Türkçenin büyük şairi Nâzım Hikmet, pek çok kez müstear ad kullandı. Bu ad kimi zaman Ahmed oldu, kimi zaman Orhan Selim ya da Mazhar Lütfü.
Örneğin 1930’larda Akşam gazetesinde yazdığı dönemde Orhan Selim takma adını kullanıyordu. Hatta “İt Ürür Kervan Yürür” kitabı bu adla basıldı. Araştırmacı Haluk Oral’a göre bir diğer mahlası da “Kartal”dı:
“Pek çok kaynakta Nâzım Hikmet’in ilk şiir kitabının 1928’de Bakû’de basılan ‘Güneşi İçenlerin Türküsü’ olduğu belirtilir. Halbuki gerçek farklı. 1925’te Akbaba Neşriyatı’ndan çıkan ‘Dağların Havası’ adlı kitabın kapağında veya içinde ünlü şairin ismi geçmez. Aynı yılın başında Akbaba dergisinde yayımlanmaya başlayan şiir ise ‘Kartal’ mahlasını taşır. Bu ‘Kartal’ Nâzım Hikmet’tir.”
Nâzım Hikmet ilk dönem şiirlerinin yanı sıra çevirilerinde, film senaryolarında çoğunlukla takma ad kullanmayı tercih etti. Bu eserler sonrasında derlenip yayımlandı. Ancak yeni yayımlanan bir kitap, Nâzım Hikmet’in gün yüzüne çıkmamış, saklı kalmış şiirlerini okura sunuyor.

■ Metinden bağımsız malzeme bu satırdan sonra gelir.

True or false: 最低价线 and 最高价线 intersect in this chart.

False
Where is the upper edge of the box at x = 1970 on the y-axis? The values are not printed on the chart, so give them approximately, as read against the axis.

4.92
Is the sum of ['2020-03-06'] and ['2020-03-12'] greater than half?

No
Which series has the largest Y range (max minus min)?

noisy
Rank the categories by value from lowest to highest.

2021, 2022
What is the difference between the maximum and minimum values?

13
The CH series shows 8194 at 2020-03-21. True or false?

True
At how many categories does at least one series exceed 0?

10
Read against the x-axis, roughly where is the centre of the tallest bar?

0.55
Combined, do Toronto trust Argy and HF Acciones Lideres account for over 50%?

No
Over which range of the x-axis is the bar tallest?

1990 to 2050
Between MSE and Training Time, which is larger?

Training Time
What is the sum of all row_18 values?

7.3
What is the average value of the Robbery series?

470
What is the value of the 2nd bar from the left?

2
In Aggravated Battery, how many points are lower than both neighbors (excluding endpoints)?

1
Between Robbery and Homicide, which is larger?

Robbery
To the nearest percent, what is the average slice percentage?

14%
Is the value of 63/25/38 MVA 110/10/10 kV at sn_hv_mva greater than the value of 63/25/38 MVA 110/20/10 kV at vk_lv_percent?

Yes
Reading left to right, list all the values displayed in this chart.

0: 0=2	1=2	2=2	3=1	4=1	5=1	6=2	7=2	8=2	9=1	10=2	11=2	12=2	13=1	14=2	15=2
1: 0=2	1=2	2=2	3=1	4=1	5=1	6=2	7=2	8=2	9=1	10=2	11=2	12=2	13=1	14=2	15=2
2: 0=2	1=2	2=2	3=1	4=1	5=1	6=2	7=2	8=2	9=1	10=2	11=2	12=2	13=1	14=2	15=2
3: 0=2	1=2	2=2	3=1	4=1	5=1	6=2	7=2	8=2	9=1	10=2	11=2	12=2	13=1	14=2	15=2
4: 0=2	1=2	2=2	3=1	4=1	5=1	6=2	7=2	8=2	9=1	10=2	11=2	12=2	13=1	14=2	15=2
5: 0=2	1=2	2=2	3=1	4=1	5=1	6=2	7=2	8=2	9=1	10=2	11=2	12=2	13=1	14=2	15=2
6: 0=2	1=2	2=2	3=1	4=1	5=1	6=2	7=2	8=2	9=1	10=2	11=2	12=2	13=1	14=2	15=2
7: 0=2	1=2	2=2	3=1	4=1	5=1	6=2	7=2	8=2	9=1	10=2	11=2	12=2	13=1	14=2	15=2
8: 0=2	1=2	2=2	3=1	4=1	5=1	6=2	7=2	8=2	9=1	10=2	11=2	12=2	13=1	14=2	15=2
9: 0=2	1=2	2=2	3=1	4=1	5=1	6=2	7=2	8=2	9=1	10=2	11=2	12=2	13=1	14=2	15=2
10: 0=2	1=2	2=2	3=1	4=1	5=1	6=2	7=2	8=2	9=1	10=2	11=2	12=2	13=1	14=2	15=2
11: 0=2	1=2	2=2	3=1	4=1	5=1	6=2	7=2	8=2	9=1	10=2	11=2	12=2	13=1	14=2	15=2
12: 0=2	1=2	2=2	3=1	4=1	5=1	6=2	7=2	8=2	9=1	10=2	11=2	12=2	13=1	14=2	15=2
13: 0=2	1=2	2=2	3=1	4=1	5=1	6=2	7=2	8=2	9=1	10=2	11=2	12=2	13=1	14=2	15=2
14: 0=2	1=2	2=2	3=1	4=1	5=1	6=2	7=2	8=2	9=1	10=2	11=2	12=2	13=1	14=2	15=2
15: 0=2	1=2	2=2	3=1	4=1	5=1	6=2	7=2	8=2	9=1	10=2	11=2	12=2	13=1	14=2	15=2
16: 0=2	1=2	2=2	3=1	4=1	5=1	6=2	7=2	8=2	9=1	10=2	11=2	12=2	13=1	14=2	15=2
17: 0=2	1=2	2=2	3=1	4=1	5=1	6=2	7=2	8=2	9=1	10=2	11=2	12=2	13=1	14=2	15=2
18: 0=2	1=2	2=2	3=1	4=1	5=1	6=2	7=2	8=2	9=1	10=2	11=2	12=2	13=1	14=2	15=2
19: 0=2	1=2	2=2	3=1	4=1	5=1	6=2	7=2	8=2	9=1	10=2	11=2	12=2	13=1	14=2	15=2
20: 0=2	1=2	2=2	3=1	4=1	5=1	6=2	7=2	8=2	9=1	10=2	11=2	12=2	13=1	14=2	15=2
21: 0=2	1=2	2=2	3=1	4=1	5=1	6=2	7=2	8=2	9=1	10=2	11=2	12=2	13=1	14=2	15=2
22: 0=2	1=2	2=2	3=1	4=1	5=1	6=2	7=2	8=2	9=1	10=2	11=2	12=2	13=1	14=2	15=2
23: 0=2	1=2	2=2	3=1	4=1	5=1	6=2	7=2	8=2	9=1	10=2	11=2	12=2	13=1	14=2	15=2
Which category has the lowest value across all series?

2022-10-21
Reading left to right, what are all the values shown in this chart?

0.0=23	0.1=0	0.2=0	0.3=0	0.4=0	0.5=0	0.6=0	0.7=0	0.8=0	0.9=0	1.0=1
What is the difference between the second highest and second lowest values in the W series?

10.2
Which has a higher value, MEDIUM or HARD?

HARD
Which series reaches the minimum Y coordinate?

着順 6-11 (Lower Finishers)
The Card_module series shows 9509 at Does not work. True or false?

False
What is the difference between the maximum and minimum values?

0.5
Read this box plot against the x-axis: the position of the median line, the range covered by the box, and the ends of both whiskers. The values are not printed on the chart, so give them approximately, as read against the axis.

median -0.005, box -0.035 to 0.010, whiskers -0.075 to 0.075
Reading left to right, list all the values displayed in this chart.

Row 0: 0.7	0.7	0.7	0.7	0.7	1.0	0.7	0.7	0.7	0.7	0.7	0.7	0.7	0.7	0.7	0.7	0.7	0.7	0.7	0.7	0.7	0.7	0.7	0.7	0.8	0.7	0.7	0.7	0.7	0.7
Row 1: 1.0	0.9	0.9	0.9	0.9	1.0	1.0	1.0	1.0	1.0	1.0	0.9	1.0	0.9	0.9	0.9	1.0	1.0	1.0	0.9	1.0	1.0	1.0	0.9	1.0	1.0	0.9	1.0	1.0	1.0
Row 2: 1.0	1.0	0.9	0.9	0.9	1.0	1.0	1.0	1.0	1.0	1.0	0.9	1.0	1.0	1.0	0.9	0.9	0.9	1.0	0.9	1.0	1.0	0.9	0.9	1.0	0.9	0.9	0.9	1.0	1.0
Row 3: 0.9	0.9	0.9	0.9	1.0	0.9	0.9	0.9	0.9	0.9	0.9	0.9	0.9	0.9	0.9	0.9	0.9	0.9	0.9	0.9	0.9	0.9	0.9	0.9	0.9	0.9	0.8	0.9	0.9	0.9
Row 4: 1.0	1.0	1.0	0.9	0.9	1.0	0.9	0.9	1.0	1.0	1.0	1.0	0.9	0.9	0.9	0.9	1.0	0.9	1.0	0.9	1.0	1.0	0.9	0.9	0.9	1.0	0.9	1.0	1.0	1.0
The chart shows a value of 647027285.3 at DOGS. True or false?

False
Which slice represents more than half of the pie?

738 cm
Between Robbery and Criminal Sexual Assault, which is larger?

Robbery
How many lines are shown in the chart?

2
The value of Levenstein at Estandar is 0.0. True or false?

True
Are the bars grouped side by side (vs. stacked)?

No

Sinan Şanlıer’in hazırladığı “Nâzım’dan Eksik Kalanlar” kitabında büyük şairin özellikle ilk dönem şiirleri yer alıyor. Onlardan biri, 1922 tarihli (Nâzım Hikmet o zaman 20 yaşında) Aydınlık dergisinde yayımlanan ve Ahmed adını kullandığı şu şiir:
“-nereye?
Nereye? Dönün geri! Size büyük müjdem var:
Dönün! Pek yakında adalet güneşi doğacak,
Bütün ezilenler zalimlerden kurtulacak..
Dönün geri, kış geçti, bahar geliyor, bahar!..”
Yazılama Yayınları’nca basılan kitapta Nâzım Hikmet’in müstear adlarla ne zaman, nerede, hangi eserleri verdiğini kronolojik olarak da görmek mümkün.